Collection entries —
====

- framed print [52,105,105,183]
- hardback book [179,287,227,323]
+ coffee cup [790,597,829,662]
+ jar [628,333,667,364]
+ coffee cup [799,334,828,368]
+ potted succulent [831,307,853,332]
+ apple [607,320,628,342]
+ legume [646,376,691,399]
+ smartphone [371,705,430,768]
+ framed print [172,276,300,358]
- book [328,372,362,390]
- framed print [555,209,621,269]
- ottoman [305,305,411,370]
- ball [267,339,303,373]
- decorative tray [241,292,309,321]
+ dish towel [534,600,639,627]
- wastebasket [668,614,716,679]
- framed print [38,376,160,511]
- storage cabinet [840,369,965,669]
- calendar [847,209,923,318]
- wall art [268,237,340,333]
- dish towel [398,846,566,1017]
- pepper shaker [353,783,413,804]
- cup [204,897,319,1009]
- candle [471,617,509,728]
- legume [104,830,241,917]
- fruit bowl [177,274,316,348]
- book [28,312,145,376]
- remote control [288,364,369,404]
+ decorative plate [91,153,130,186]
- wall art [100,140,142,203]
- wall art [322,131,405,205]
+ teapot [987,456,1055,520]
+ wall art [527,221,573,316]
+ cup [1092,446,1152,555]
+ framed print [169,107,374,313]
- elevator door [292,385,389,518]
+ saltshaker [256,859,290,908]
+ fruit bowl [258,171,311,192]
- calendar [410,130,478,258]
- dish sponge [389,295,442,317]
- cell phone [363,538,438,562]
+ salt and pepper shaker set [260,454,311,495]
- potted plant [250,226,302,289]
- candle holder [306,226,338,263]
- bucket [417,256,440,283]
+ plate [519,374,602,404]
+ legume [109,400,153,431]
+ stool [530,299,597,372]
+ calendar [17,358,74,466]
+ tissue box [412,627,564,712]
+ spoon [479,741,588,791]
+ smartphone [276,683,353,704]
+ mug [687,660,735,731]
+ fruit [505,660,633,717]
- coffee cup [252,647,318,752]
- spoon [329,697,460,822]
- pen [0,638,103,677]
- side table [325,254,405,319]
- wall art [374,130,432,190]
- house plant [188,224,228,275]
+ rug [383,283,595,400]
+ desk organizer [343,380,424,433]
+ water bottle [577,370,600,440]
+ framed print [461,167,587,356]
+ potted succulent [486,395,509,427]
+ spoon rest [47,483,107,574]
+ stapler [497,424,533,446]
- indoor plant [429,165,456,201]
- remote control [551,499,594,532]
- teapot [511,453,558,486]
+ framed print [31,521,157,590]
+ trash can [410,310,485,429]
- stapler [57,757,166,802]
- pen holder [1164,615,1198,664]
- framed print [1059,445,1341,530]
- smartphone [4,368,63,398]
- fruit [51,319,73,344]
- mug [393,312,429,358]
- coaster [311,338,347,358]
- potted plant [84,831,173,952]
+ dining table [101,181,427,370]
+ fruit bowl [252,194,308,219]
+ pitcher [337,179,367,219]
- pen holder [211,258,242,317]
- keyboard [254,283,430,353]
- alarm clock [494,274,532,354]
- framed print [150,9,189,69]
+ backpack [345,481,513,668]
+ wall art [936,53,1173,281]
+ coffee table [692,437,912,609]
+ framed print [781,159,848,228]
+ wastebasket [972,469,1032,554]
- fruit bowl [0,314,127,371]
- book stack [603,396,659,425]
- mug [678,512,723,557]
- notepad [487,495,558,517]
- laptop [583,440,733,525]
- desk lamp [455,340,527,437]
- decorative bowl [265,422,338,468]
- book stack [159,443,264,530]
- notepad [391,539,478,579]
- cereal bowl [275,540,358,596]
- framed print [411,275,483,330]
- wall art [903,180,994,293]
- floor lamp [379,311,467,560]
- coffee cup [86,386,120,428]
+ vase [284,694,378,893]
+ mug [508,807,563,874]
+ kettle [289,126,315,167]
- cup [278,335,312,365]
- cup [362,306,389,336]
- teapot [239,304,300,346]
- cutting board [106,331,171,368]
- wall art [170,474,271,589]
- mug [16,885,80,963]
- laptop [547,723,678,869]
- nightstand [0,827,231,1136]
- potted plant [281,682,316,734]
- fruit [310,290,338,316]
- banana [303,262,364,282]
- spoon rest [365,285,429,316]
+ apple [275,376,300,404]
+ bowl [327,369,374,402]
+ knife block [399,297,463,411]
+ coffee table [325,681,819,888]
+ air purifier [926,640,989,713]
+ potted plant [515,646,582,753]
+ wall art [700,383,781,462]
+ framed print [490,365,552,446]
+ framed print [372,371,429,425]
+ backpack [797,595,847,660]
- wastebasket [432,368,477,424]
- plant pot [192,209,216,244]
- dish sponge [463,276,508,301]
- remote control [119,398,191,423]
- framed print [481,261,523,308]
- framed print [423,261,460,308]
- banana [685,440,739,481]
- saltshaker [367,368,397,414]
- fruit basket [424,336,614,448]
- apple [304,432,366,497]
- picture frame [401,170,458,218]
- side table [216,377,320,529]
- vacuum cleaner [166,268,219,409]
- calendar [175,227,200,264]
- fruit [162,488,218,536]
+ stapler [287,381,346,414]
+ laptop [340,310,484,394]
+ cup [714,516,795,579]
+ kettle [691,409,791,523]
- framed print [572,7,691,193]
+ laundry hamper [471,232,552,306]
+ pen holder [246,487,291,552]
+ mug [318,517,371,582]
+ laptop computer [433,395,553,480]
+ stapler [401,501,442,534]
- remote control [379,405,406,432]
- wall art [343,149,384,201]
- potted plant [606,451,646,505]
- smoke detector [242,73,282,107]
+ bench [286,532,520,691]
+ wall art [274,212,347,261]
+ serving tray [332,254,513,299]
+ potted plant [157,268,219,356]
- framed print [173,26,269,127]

====

The records above are to be transcribed exactly, with nothing left out.

RESULT OF THE EXERCISE —
- framed print [52,105,105,183]
- hardback book [179,287,227,323]
+ coffee cup [790,597,829,662]
+ jar [628,333,667,364]
+ coffee cup [799,334,828,368]
+ potted succulent [831,307,853,332]
+ apple [607,320,628,342]
+ legume [646,376,691,399]
+ smartphone [371,705,430,768]
+ framed print [172,276,300,358]
- book [328,372,362,390]
- framed print [555,209,621,269]
- ottoman [305,305,411,370]
- ball [267,339,303,373]
- decorative tray [241,292,309,321]
+ dish towel [534,600,639,627]
- wastebasket [668,614,716,679]
- framed print [38,376,160,511]
- storage cabinet [840,369,965,669]
- calendar [847,209,923,318]
- wall art [268,237,340,333]
- dish towel [398,846,566,1017]
- pepper shaker [353,783,413,804]
- cup [204,897,319,1009]
- candle [471,617,509,728]
- legume [104,830,241,917]
- fruit bowl [177,274,316,348]
- book [28,312,145,376]
- remote control [288,364,369,404]
+ decorative plate [91,153,130,186]
- wall art [100,140,142,203]
- wall art [322,131,405,205]
+ teapot [987,456,1055,520]
+ wall art [527,221,573,316]
+ cup [1092,446,1152,555]
+ framed print [169,107,374,313]
- elevator door [292,385,389,518]
+ saltshaker [256,859,290,908]
+ fruit bowl [258,171,311,192]
- calendar [410,130,478,258]
- dish sponge [389,295,442,317]
- cell phone [363,538,438,562]
+ salt and pepper shaker set [260,454,311,495]
- potted plant [250,226,302,289]
- candle holder [306,226,338,263]
- bucket [417,256,440,283]
+ plate [519,374,602,404]
+ legume [109,400,153,431]
+ stool [530,299,597,372]
+ calendar [17,358,74,466]
+ tissue box [412,627,564,712]
+ spoon [479,741,588,791]
+ smartphone [276,683,353,704]
+ mug [687,660,735,731]
+ fruit [505,660,633,717]
- coffee cup [252,647,318,752]
- spoon [329,697,460,822]
- pen [0,638,103,677]
- side table [325,254,405,319]
- wall art [374,130,432,190]
- house plant [188,224,228,275]
+ rug [383,283,595,400]
+ desk organizer [343,380,424,433]
+ water bottle [577,370,600,440]
+ framed print [461,167,587,356]
+ potted succulent [486,395,509,427]
+ spoon rest [47,483,107,574]
+ stapler [497,424,533,446]
- indoor plant [429,165,456,201]
- remote control [551,499,594,532]
- teapot [511,453,558,486]
+ framed print [31,521,157,590]
+ trash can [410,310,485,429]
- stapler [57,757,166,802]
- pen holder [1164,615,1198,664]
- framed print [1059,445,1341,530]
- smartphone [4,368,63,398]
- fruit [51,319,73,344]
- mug [393,312,429,358]
- coaster [311,338,347,358]
- potted plant [84,831,173,952]
+ dining table [101,181,427,370]
+ fruit bowl [252,194,308,219]
+ pitcher [337,179,367,219]
- pen holder [211,258,242,317]
- keyboard [254,283,430,353]
- alarm clock [494,274,532,354]
- framed print [150,9,189,69]
+ backpack [345,481,513,668]
+ wall art [936,53,1173,281]
+ coffee table [692,437,912,609]
+ framed print [781,159,848,228]
+ wastebasket [972,469,1032,554]
- fruit bowl [0,314,127,371]
- book stack [603,396,659,425]
- mug [678,512,723,557]
- notepad [487,495,558,517]
- laptop [583,440,733,525]
- desk lamp [455,340,527,437]
- decorative bowl [265,422,338,468]
- book stack [159,443,264,530]
- notepad [391,539,478,579]
- cereal bowl [275,540,358,596]
- framed print [411,275,483,330]
- wall art [903,180,994,293]
- floor lamp [379,311,467,560]
- coffee cup [86,386,120,428]
+ vase [284,694,378,893]
+ mug [508,807,563,874]
+ kettle [289,126,315,167]
- cup [278,335,312,365]
- cup [362,306,389,336]
- teapot [239,304,300,346]
- cutting board [106,331,171,368]
- wall art [170,474,271,589]
- mug [16,885,80,963]
- laptop [547,723,678,869]
- nightstand [0,827,231,1136]
- potted plant [281,682,316,734]
- fruit [310,290,338,316]
- banana [303,262,364,282]
- spoon rest [365,285,429,316]
+ apple [275,376,300,404]
+ bowl [327,369,374,402]
+ knife block [399,297,463,411]
+ coffee table [325,681,819,888]
+ air purifier [926,640,989,713]
+ potted plant [515,646,582,753]
+ wall art [700,383,781,462]
+ framed print [490,365,552,446]
+ framed print [372,371,429,425]
+ backpack [797,595,847,660]
- wastebasket [432,368,477,424]
- plant pot [192,209,216,244]
- dish sponge [463,276,508,301]
- remote control [119,398,191,423]
- framed print [481,261,523,308]
- framed print [423,261,460,308]
- banana [685,440,739,481]
- saltshaker [367,368,397,414]
- fruit basket [424,336,614,448]
- apple [304,432,366,497]
- picture frame [401,170,458,218]
- side table [216,377,320,529]
- vacuum cleaner [166,268,219,409]
- calendar [175,227,200,264]
- fruit [162,488,218,536]
+ stapler [287,381,346,414]
+ laptop [340,310,484,394]
+ cup [714,516,795,579]
+ kettle [691,409,791,523]
- framed print [572,7,691,193]
+ laundry hamper [471,232,552,306]
+ pen holder [246,487,291,552]
+ mug [318,517,371,582]
+ laptop computer [433,395,553,480]
+ stapler [401,501,442,534]
- remote control [379,405,406,432]
- wall art [343,149,384,201]
- potted plant [606,451,646,505]
- smoke detector [242,73,282,107]
+ bench [286,532,520,691]
+ wall art [274,212,347,261]
+ serving tray [332,254,513,299]
+ potted plant [157,268,219,356]
- framed print [173,26,269,127]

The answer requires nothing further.